Life got a little crazy then.  I got married, moved to Madison, started a new job at the SVM and my husband started a new job as a police officer.  Vet school memories are some of the fondest memories of my life.  It was the hardest thing I have ever done (up until having children that is).  I wouldn’t trade it for anything…but you couldn’t pay me to do it again.  I formed some amazing relationships inside those walls and cherish them and continue to nurture them to this day.

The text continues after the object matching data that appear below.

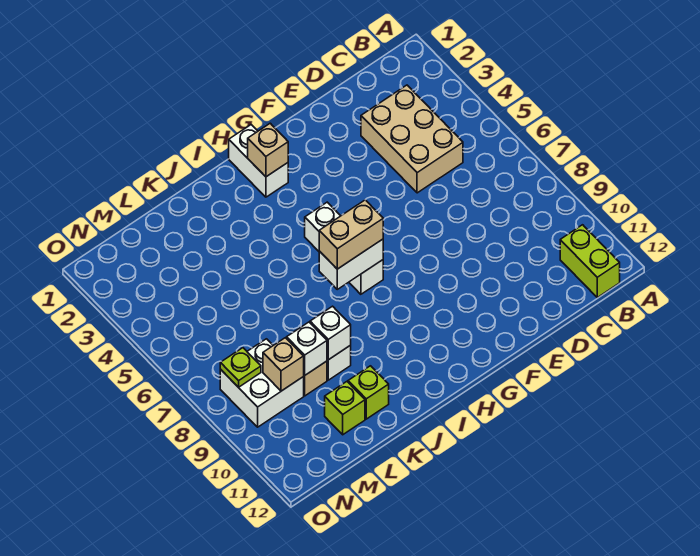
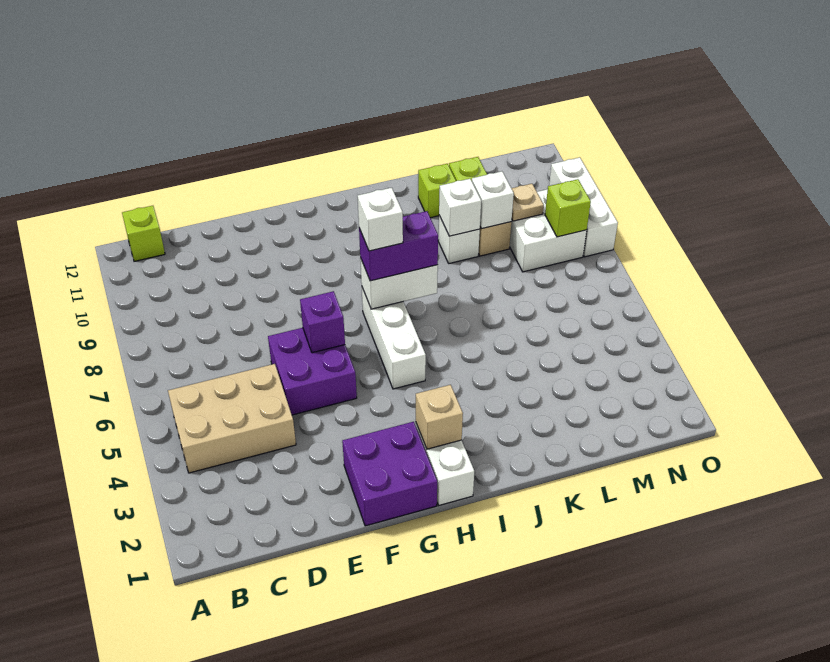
lime brick B11:B12 level 1 -> lime brick B12 level 1
tan brick C3:D5 level 1 -> tan brick B4:D5 level 1
none -> purple brick E5:F6 level 1
none -> purple brick F1:G2 level 1
none -> purple brick F6 level 2
tan brick H7:I7 level 3 -> purple brick H7:I7 level 3
none -> white brick H7 level 4
tan brick M9 level 2 -> tan plate M9 level 2
lime plate N8 level 2 -> lime brick N8 level 2
none -> white brick O8:O10 level 1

Right up until about the 3rd week of my fourth year clinical rotations I was certain I wanted to be a dairy vet, but then I had an epiphany.  Dr. Neil likes to say small animal medicine is like religion, eventually everyone finds it.  And so I did.  I was on my small animal internal medicine rotation.  I had an awesome resident on that rotation that pulled me to the side.  She nicely asked why I was going into large animal medicine; I was so good at this.  That made me really think…why was I?  The hours were horrible, the pay much less, you smelled all the time and it was ridiculously physical.  Amongst many other things I didn’t feel I would be able to practice medicine the way I thought I would be able to in the small animal world.  The dairy medicine world is a business and tough business decisions have to be made, even when sound medicine could prevail.  So I took some time, stepped back and re-thought my career goals.  I remember the day I told my husband and parents.  They all figured Chad and I would move to some rural part of Wisconsin and live amongst the cows.  They had finally accepted their fate.  So one day when my parents were visiting us I dropped the news in the car.  I thought my Dad was going to crash!  They actually accepted the news quite well and today are so pleased with that career path change!  As it turned out, I received Student of the Year and Orthopedic Student of the Year Awards (every now and then you have to toot your own horn!)…so I guess I made the right decision.

Graduation was quickly upon us and I needed a job.  I had worked as a kennel kid in high school for Dr. Neil at our west side location so I asked if I could come do an externship during my clinicals.  He of course so graciously agreed, and somehow, by great fate, a position became available for me at my time of graduation in May of 2005.  Really…things couldn’t have gone better.  I was able to move back to my hometown with my husband and dog (Buddy…another great blog story that I will share later).

I joined the Green Bay and Allouez Animal Hospitals in June of 2005.  I have been blessed to have an amazing job, work with a wonderful staff, and have an excellent mentor.  As of January 2008 I also became an owner…which shares its ups and downs…but I wouldn’t have it any other way.  I guess that means I am a lifer.

I thoroughly enjoy my career choice to become a small animal veterinarian.  I hope through this blog I can share some of the great experiences, pets and people I am blessed with serving…hopefully with a little humor and a lot of sarcasm as fits my personality!  Thanks in advance for being patient with my novice blogging.